Bengkulu, Penelusuran Online – Penanganan kasus korupsi kebocoran Pendapatan Asli Daerah (PAD) dari pengelolaan Mega Mall dan Pasar Tradisional Modern (PTM) Bengkulu memasuki babak baru. Kejaksaan Tinggi Bengkulu resmi menetapkan Direktur Utama PT. Dwisaha Selaras Abadi, Wahyu Laksono, sebagai tersangka ketiga dalam kasus yang menimbulkan kerugian negara hingga lebih dari Rp200 miliar. Ia ditangkap dan langsung dijebloskan ke Rutan Bengkulu pada Jumat, 6 Juni 2025.
Wahyu tiba di Bengkulu mengenakan rompi tahanan setelah diterbangkan dari Jakarta dengan pengawalan ketat penyidik pidana khusus Kejati Bengkulu. Penahanan dilakukan usai penyidik memastikan adanya dua alat bukti yang cukup untuk menetapkannya sebagai tersangka. Wahyu diduga berperan penting dalam proses perjanjian awal antara pihak swasta dan Pemerintah Kota Bengkulu pada tahun 2004 yang kemudian membuka celah terjadinya kebocoran PAD dan tindak pidana korupsi berlapis.

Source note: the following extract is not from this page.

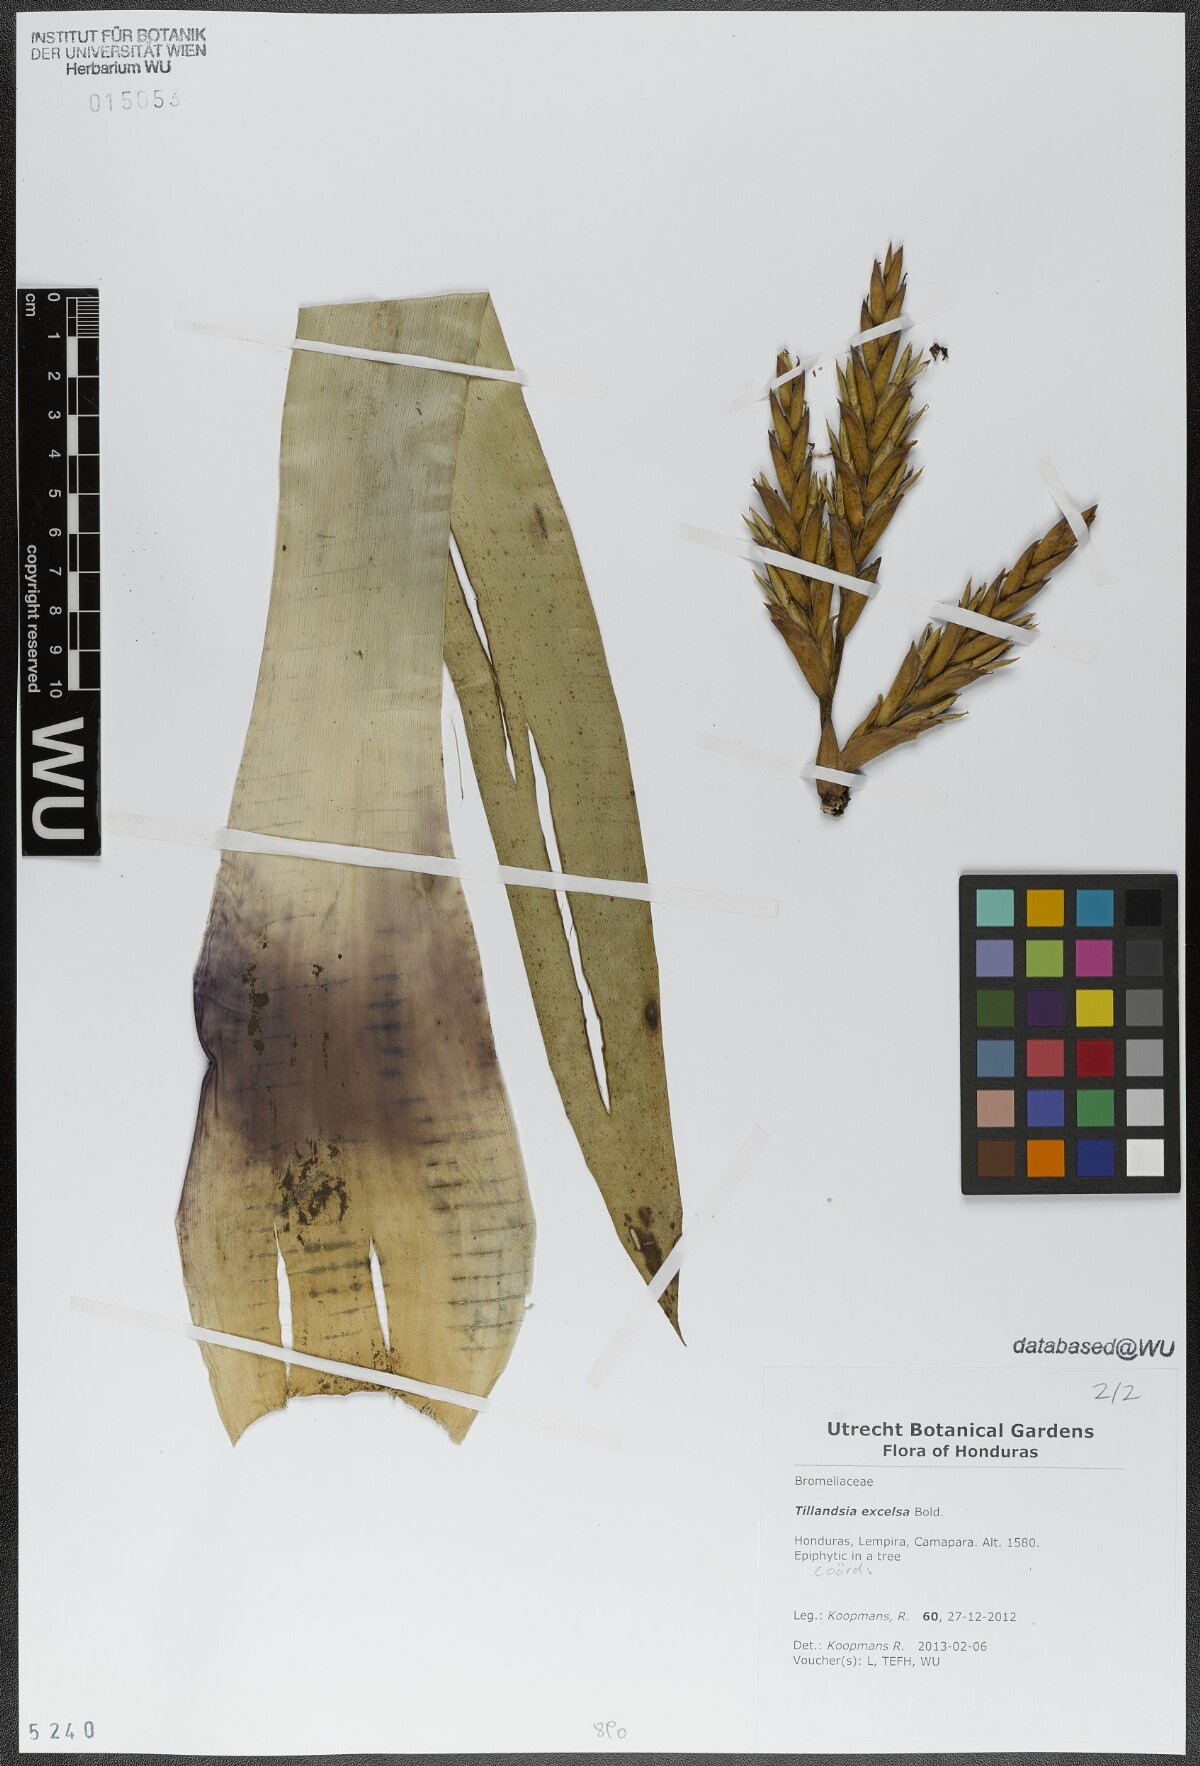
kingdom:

Hasil penyidikan mengungkap bahwa lahan Mega Mall dan PTM Bengkulu pada 2004 dialihkan dari Hak Pengelolaan Lahan (HPL) menjadi Sertifikat Hak Guna Bangunan (SHGB), yang kemudian dipecah menjadi dua bagian. SHGB tersebut selanjutnya diagunkan oleh pihak ketiga ke empat bank berbeda. Ironisnya, meski kredit dari agunan tersebut sempat macet, SHGB yang sama kembali digunakan sebagai jaminan ke bank lain, hingga terjadi tumpang tindih utang atas satu aset. Kejaksaan menduga proses ini tidak lepas dari peran Wahyu Laksono sebagai aktor kunci dalam perjanjian awal yang saat ini masih terus didalami.
Penyidik juga menemukan bahwa sejak bangunan Mega Mall dan PTM berdiri, pihak pengelola tidak pernah menyetorkan Penerimaan Negara Bukan Pajak (PNBP) ke kas daerah. Hal ini memperkuat dugaan bahwa perjanjian awal dan seluruh proses pengelolaan berjalan tanpa kontrol yang sah dan akuntabel. Potensi kerugian negara akibat kebocoran ini ditaksir mencapai lebih dari Rp200 miliar.

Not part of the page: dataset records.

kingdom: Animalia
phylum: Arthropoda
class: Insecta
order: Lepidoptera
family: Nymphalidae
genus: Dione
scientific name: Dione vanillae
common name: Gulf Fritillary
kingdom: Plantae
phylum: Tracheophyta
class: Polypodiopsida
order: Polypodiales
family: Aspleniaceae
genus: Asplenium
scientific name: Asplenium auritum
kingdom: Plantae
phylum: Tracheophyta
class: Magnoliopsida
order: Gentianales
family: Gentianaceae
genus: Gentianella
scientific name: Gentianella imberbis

Kasi Penkum Kejati Bengkulu, Ristianti Andriani, menyampaikan bahwa perkara ini masih terus dikembangkan dan terbuka kemungkinan adanya tersangka baru dari kalangan swasta maupun penyelenggara negara. Kasi Penyidikan Danang Prasetyo menambahkan bahwa pihaknya belum dapat membuka isi detail perjanjian antara Pemkot dan pihak ketiga karena alasan teknis penyidikan. Diketahui, perjanjian tersebut sempat beberapa kali direvisi, namun tidak pernah mencapai kesepakatan final.
Sumber internal Kejati menyebut, proses peralihan status aset dan agunan berulang menunjukkan adanya praktik persekongkolan antara oknum pejabat dan pihak swasta. Aset strategis daerah yang seharusnya memberikan kontribusi bagi PAD justru dijadikan alat penguasaan sepihak oleh pihak ketiga, dengan pola pengelolaan tertutup dan minim transparansi.

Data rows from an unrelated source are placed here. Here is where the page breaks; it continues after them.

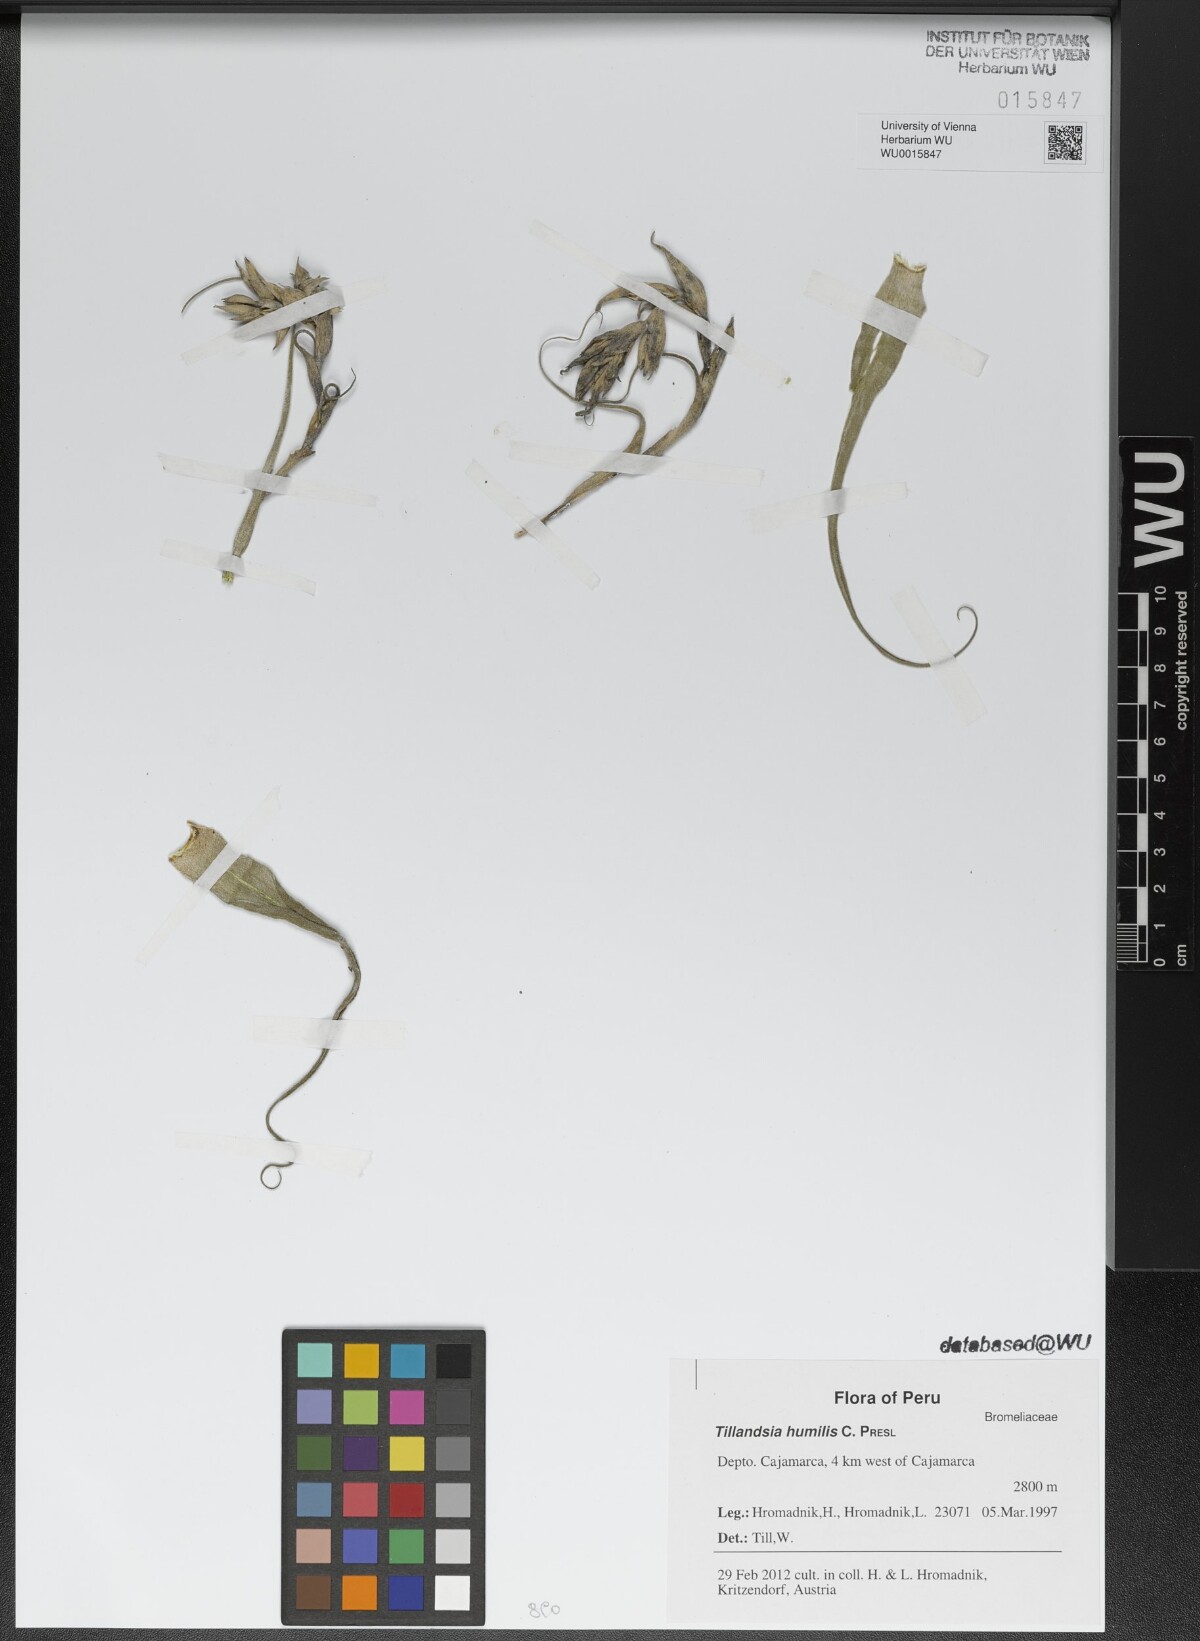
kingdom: Plantae
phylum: Tracheophyta
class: Liliopsida
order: Poales
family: Bromeliaceae
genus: Tillandsia
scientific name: Tillandsia humilis
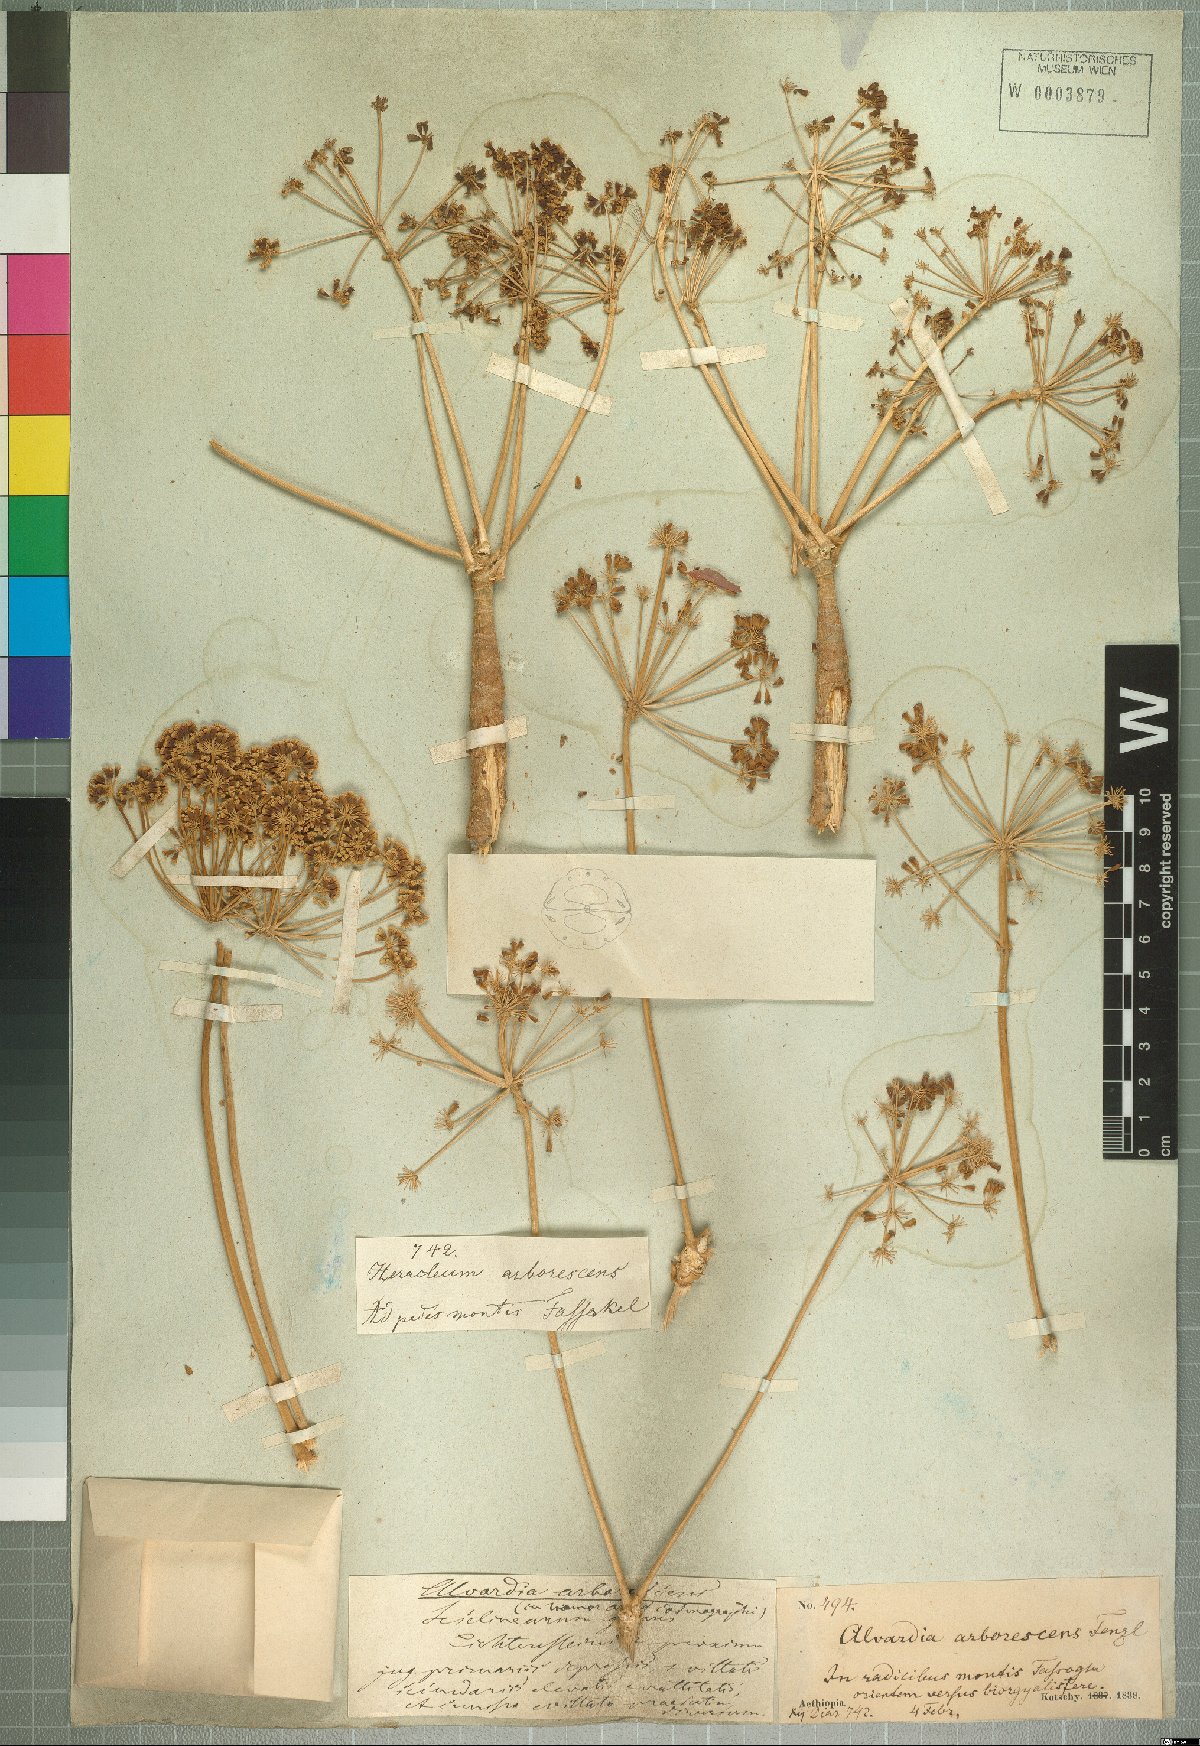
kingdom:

Penahanan Wahyu Laksono diyakini membuka jalan bagi pengusutan lebih dalam terhadap jaringan korupsi yang membelit aset-aset strategis Pemkot Bengkulu. Kejati Bengkulu menegaskan bahwa kasus ini tidak akan berhenti pada pelaku lapangan saja, melainkan juga menyasar siapa pun yang terlibat, termasuk jika terdapat unsur penyelenggara negara dalam struktur awal perjanjian.
Skandal ini menjadi peringatan keras bahwa lemahnya pengawasan terhadap aset negara bisa menjadi celah korupsi sistemik. Masyarakat kini menanti keberanian Kejati Bengkulu untuk membongkar tuntas seluruh jaringan pelaku, demi mengembalikan hak keuangan daerah dan menegakkan keadilan secara menyeluruh.